**Exercise instructions:** Each line below from the one containing "2 1 2 8 2 1" through the one containing "140 607 165" should be output exactly as it stands, and no other line should appear.

**Stored data entries:**
BEGIN

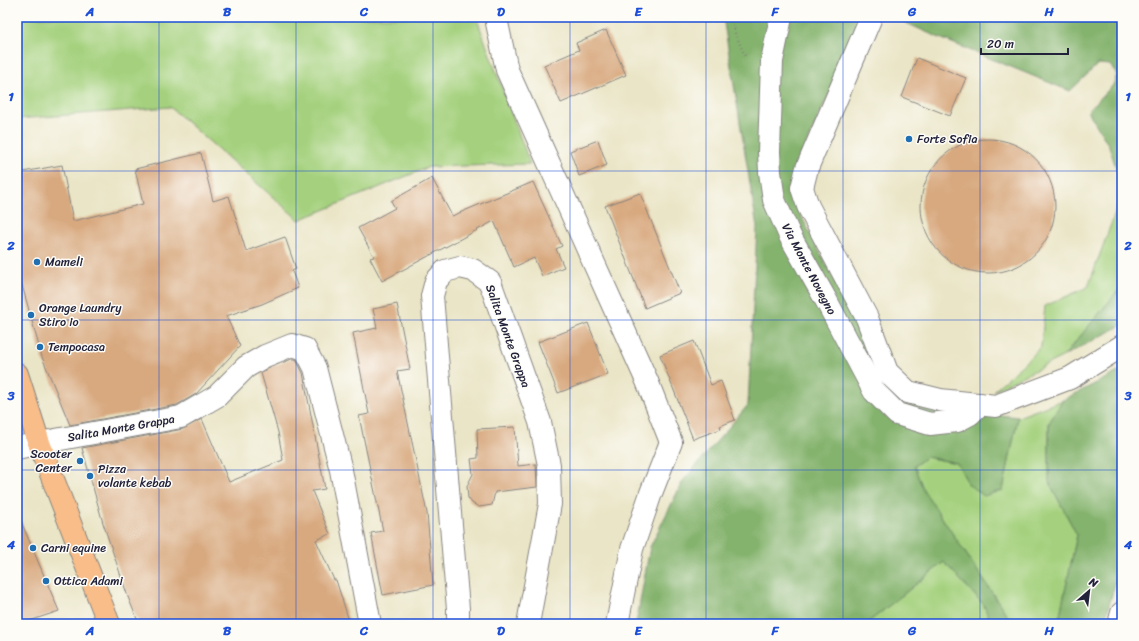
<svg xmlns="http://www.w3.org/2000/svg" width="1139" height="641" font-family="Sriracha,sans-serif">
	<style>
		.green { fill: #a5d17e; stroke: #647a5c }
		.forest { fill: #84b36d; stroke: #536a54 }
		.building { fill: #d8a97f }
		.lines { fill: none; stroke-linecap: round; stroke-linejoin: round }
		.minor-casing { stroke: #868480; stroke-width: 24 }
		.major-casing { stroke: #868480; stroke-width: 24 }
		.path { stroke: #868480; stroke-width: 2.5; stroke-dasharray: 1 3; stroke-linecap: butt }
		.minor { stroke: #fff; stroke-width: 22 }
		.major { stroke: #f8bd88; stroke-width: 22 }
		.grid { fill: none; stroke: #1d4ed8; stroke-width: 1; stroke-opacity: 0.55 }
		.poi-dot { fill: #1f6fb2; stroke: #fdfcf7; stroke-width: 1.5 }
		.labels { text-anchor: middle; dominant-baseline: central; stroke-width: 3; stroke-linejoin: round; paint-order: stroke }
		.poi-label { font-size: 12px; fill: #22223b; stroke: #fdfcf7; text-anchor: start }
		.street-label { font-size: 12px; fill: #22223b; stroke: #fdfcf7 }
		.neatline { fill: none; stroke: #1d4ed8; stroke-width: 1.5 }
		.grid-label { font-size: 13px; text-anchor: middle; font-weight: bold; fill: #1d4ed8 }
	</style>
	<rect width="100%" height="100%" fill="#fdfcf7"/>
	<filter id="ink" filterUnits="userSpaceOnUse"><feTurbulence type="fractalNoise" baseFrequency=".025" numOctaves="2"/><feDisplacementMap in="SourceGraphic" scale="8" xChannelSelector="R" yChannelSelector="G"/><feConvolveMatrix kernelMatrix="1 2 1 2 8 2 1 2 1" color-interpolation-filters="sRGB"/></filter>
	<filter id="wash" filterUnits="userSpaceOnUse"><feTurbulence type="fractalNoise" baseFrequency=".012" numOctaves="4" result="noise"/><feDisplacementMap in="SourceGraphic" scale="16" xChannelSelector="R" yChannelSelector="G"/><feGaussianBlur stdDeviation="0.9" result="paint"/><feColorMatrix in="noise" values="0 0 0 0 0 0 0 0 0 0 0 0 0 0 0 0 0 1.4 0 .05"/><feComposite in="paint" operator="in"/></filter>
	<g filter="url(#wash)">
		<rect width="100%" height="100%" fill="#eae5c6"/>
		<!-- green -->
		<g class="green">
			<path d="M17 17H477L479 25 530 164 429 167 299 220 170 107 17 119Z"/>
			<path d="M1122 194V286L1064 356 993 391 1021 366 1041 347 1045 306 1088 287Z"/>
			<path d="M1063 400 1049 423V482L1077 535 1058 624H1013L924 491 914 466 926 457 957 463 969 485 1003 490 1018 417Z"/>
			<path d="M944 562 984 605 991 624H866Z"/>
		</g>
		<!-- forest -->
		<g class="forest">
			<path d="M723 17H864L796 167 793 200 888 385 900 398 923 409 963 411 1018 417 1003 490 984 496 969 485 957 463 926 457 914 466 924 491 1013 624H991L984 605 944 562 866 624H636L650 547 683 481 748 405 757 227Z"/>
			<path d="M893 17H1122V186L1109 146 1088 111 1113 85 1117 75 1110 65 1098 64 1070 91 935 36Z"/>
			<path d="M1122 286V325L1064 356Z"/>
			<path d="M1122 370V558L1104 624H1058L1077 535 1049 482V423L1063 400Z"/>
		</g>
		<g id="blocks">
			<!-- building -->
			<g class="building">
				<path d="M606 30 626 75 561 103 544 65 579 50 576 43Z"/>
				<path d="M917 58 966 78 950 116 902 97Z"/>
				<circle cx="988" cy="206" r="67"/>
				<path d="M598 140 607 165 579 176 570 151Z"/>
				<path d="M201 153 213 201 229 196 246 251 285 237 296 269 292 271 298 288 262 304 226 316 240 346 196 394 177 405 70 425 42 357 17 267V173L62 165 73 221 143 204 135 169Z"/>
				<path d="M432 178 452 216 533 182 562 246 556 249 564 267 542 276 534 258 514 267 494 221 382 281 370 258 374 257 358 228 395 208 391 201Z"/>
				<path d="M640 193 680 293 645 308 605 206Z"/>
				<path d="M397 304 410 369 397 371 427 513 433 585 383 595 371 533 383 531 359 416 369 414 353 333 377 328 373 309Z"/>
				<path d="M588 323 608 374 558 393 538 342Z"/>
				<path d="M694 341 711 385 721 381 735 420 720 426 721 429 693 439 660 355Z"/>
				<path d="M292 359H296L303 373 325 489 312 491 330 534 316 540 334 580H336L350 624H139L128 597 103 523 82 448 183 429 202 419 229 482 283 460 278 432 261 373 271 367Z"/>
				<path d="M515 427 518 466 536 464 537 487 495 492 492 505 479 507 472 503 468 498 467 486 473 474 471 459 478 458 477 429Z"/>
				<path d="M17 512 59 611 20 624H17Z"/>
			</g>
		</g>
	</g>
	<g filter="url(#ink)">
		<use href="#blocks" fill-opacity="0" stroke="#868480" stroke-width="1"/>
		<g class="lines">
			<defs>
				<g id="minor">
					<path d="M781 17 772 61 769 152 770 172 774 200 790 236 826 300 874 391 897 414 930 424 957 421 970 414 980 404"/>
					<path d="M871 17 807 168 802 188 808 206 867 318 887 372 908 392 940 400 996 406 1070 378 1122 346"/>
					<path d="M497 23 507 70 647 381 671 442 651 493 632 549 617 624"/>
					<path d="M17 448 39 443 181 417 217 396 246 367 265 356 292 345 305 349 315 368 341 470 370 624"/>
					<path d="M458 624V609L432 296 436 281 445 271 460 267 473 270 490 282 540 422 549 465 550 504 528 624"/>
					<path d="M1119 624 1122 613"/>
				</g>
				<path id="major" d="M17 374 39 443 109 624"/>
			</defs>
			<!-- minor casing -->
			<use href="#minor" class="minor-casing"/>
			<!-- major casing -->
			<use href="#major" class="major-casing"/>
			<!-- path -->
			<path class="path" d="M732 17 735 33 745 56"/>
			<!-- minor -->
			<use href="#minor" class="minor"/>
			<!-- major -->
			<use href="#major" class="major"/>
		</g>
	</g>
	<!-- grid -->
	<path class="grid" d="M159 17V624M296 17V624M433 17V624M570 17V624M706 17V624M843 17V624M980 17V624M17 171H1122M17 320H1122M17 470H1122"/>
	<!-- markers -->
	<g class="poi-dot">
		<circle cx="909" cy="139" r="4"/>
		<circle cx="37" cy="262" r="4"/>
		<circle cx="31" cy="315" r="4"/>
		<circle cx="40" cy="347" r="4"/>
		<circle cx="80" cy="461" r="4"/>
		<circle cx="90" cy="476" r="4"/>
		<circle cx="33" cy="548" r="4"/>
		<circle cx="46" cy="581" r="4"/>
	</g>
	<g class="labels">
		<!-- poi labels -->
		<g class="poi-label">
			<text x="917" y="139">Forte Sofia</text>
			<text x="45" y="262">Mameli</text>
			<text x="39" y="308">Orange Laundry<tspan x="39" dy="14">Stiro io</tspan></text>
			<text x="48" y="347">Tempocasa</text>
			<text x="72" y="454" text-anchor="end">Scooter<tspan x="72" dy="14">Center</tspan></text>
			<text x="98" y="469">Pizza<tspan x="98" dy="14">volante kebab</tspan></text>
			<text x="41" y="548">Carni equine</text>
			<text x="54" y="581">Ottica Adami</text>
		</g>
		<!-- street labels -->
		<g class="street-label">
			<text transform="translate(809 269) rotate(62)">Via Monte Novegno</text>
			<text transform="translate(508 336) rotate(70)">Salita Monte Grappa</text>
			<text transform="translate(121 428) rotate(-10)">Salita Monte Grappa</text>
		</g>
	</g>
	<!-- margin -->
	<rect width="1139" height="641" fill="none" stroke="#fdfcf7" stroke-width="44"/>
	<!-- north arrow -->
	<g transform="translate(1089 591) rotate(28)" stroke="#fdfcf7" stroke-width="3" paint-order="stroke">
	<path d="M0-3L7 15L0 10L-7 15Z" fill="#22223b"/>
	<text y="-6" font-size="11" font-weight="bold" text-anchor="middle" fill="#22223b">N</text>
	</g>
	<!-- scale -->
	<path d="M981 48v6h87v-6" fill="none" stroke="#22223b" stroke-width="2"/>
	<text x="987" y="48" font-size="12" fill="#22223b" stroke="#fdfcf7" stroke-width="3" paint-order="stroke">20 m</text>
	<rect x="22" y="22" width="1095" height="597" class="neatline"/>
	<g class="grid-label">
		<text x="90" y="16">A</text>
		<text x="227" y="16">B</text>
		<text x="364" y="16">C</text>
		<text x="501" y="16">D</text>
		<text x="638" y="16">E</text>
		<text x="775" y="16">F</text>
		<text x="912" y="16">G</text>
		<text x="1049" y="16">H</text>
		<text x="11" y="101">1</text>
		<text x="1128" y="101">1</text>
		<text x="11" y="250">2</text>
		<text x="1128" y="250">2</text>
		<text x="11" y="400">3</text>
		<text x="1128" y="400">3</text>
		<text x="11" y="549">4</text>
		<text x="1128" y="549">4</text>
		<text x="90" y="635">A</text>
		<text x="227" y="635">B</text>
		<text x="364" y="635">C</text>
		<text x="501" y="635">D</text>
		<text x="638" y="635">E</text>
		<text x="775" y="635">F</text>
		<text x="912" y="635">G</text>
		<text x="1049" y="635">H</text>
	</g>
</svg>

END

**Exercise response:**
	<filter id="ink" filterUnits="userSpaceOnUse"><feTurbulence type="fractalNoise" baseFrequency=".025" numOctaves="2"/><feDisplacementMap in="SourceGraphic" scale="8" xChannelSelector="R" yChannelSelector="G"/><feConvolveMatrix kernelMatrix="1 2 1 2 8 2 1 2 1" color-interpolation-filters="sRGB"/></filter>
	<filter id="wash" filterUnits="userSpaceOnUse"><feTurbulence type="fractalNoise" baseFrequency=".012" numOctaves="4" result="noise"/><feDisplacementMap in="SourceGraphic" scale="16" xChannelSelector="R" yChannelSelector="G"/><feGaussianBlur stdDeviation="0.9" result="paint"/><feColorMatrix in="noise" values="0 0 0 0 0 0 0 0 0 0 0 0 0 0 0 0 0 1.4 0 .05"/><feComposite in="paint" operator="in"/></filter>
	<g filter="url(#wash)">
		<rect width="100%" height="100%" fill="#eae5c6"/>
		<!-- green -->
		<g class="green">
			<path d="M17 17H477L479 25 530 164 429 167 299 220 170 107 17 119Z"/>
			<path d="M1122 194V286L1064 356 993 391 1021 366 1041 347 1045 306 1088 287Z"/>
			<path d="M1063 400 1049 423V482L1077 535 1058 624H1013L924 491 914 466 926 457 957 463 969 485 1003 490 1018 417Z"/>
			<path d="M944 562 984 605 991 624H866Z"/>
		</g>
		<!-- forest -->
		<g class="forest">
			<path d="M723 17H864L796 167 793 200 888 385 900 398 923 409 963 411 1018 417 1003 490 984 496 969 485 957 463 926 457 914 466 924 491 1013 624H991L984 605 944 562 866 624H636L650 547 683 481 748 405 757 227Z"/>
			<path d="M893 17H1122V186L1109 146 1088 111 1113 85 1117 75 1110 65 1098 64 1070 91 935 36Z"/>
			<path d="M1122 286V325L1064 356Z"/>
			<path d="M1122 370V558L1104 624H1058L1077 535 1049 482V423L1063 400Z"/>
		</g>
		<g id="blocks">
			<!-- building -->
			<g class="building">
				<path d="M606 30 626 75 561 103 544 65 579 50 576 43Z"/>
				<path d="M917 58 966 78 950 116 902 97Z"/>
				<circle cx="988" cy="206" r="67"/>
				<path d="M598 140 607 165 579 176 570 151Z"/>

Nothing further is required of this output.